» EXTRACTED TEXT:
________________
LOCAL GOVERNMENT AND ADMINISTRATION SELECT COMMITTEE

LOCAL GOVERNMENT AND ADMINISTRATION SELECT COMMITTEE
16 November 2007
CROSS BOUNDARY MUNICIPALITIES LAWS REPEAL BILL: ADOPTION, UTRECHT REPORT: ADOPTION

Chairperson:
Mr S Shiceka (Gauteng, ANC)

Documents handed out:
Cross-Boundary Municipalities Laws Repeal And Related Matters Amendment Bill [B 25-2007]
Draft Report of the Select Committee on Local Government and Administration
[available at Committee Reports once published]

Audio recording of meeting

SUMMARY
The Committee deliberated on the Cross-Boundary Municipalities Laws Repeal and Related Matters Amendment Bill. Members sought clarification on the Matatiele situation and the Department of Provincial and Local Government advised that budget allocations had been adjusted to cater for the problems faced, and that the department was doing everything to ensure delivery of services. The problems faced in the Matatiele region were not unique to that region, although they had been highlighted by the controversy over the legislation. Members debated each clause and the majority resolved to approve the Bill. Mr Mzizi (IFP, Gauteng,) and Mr Worth (DA, Free State) cautioned that their silence in the meeting did not mean that they were in agreement, and that they would be contesting it during the debate in the House.
________________
» EXCERPTED DATA:
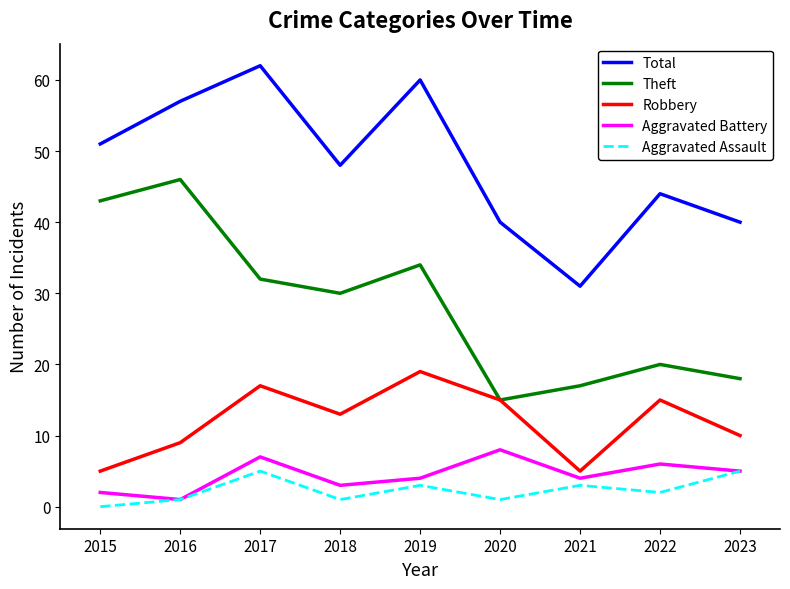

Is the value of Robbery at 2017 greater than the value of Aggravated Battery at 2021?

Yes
________________
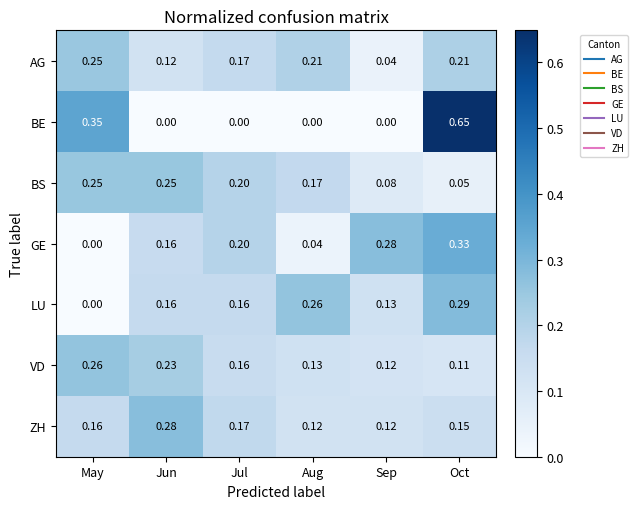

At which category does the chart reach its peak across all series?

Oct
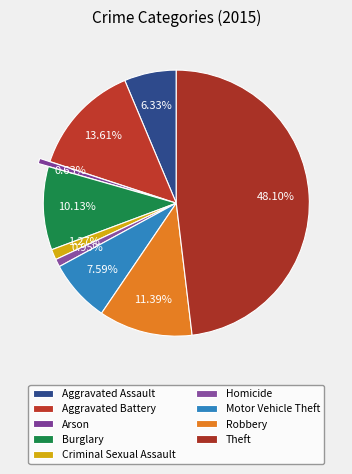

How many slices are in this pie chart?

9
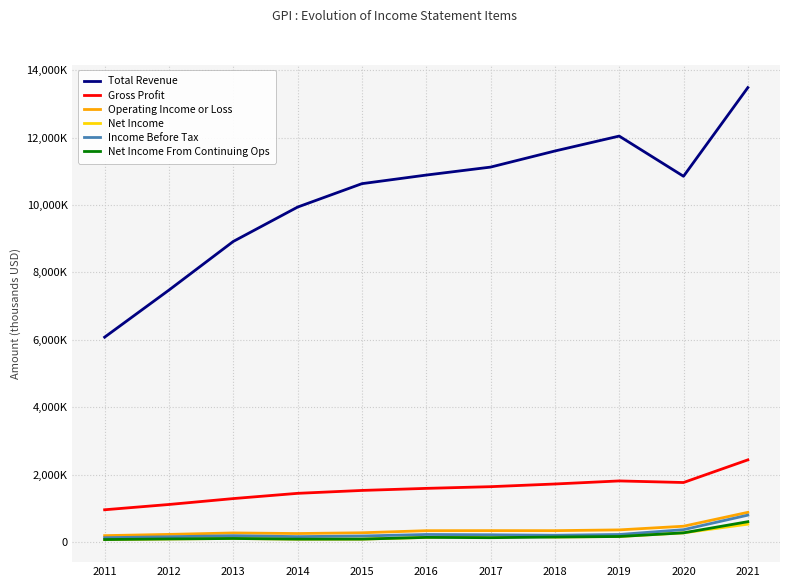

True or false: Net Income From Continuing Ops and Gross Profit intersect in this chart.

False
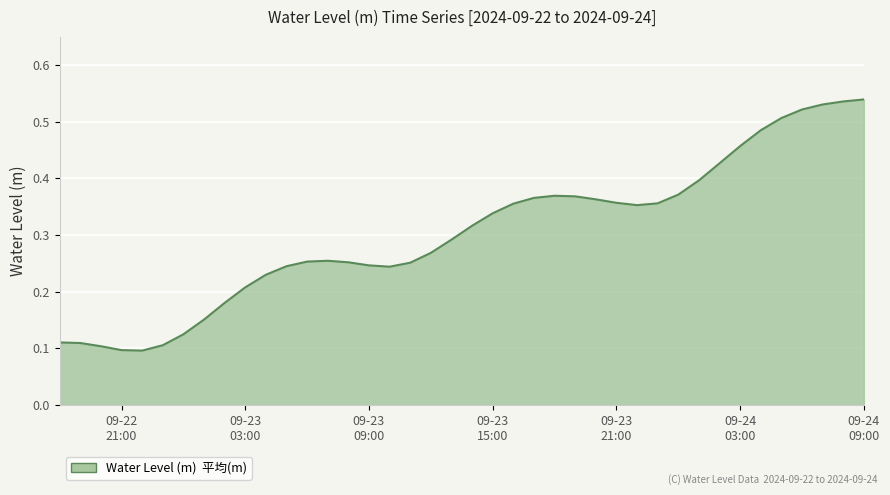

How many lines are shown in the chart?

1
________________
» PROBLEM SET:
A: Reproduce the stretch of the committee meeting text from "Audio recording of" through "in the House.", keeping every word unchanged.
B: Answer these questions using the committee meeting text:
(i) On what date was the meeting held?
(ii) Who chaired the meeting?
(iii) Which two members said that their silence in the meeting did not mean they agreed?
C: Translate this sentence from the committee meeting text into Spanish: "Members debated each clause and the majority resolved to approve the Bill."

» SOLUTIONS IN ORDER:
A:
Audio recording of meeting

SUMMARY
The Committee deliberated on the Cross-Boundary Municipalities Laws Repeal and Related Matters Amendment Bill. Members sought clarification on the Matatiele situation and the Department of Provincial and Local Government advised that budget allocations had been adjusted to cater for the problems faced, and that the department was doing everything to ensure delivery of services. The problems faced in the Matatiele region were not unique to that region, although they had been highlighted by the controversy over the legislation. Members debated each clause and the majority resolved to approve the Bill. Mr Mzizi (IFP, Gauteng,) and Mr Worth (DA, Free State) cautioned that their silence in the meeting did not mean that they were in agreement, and that they would be contesting it during the debate in the House.

B:
(i) 16 November 2007
(ii) Mr S Shiceka (Gauteng, ANC)
(iii) Mr Mzizi (IFP, Gauteng) and Mr Worth (DA, Free State)

C: Los miembros debatieron cada cláusula y la mayoría resolvió aprobar el proyecto de ley.